● **WORK TO BE COMPLETED**
Return each line in the entries below that contains the word "career", with case counting as a difference.

○ ○ ○ ○ ○ ○ ○

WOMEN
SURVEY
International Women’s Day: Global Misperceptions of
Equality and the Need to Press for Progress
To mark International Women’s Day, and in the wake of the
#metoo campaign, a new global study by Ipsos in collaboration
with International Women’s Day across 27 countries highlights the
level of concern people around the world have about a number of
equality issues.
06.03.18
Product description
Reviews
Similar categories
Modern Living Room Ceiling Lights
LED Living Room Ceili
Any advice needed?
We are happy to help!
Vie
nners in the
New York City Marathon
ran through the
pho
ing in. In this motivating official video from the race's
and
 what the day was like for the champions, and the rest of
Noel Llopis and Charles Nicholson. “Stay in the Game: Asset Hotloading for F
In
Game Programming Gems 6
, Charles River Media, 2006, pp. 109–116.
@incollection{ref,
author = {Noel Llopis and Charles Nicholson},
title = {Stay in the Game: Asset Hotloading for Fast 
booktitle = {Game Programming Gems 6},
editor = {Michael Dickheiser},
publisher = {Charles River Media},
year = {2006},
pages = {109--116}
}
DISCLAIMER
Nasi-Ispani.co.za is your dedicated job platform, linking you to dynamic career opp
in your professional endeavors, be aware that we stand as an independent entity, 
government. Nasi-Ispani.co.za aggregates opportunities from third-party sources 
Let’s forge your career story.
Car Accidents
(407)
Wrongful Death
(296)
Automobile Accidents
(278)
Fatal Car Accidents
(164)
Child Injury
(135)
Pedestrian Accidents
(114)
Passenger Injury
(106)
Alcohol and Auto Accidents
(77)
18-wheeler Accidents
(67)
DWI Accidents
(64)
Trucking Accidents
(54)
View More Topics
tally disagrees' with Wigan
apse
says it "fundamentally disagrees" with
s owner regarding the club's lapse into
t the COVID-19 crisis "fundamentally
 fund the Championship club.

○ ○ ○ ○ ○ ○ ○

● **REPLY TO THE TASK**
Nasi-Ispani.co.za is your dedicated job platform, linking you to dynamic career opp
Let’s forge your career story.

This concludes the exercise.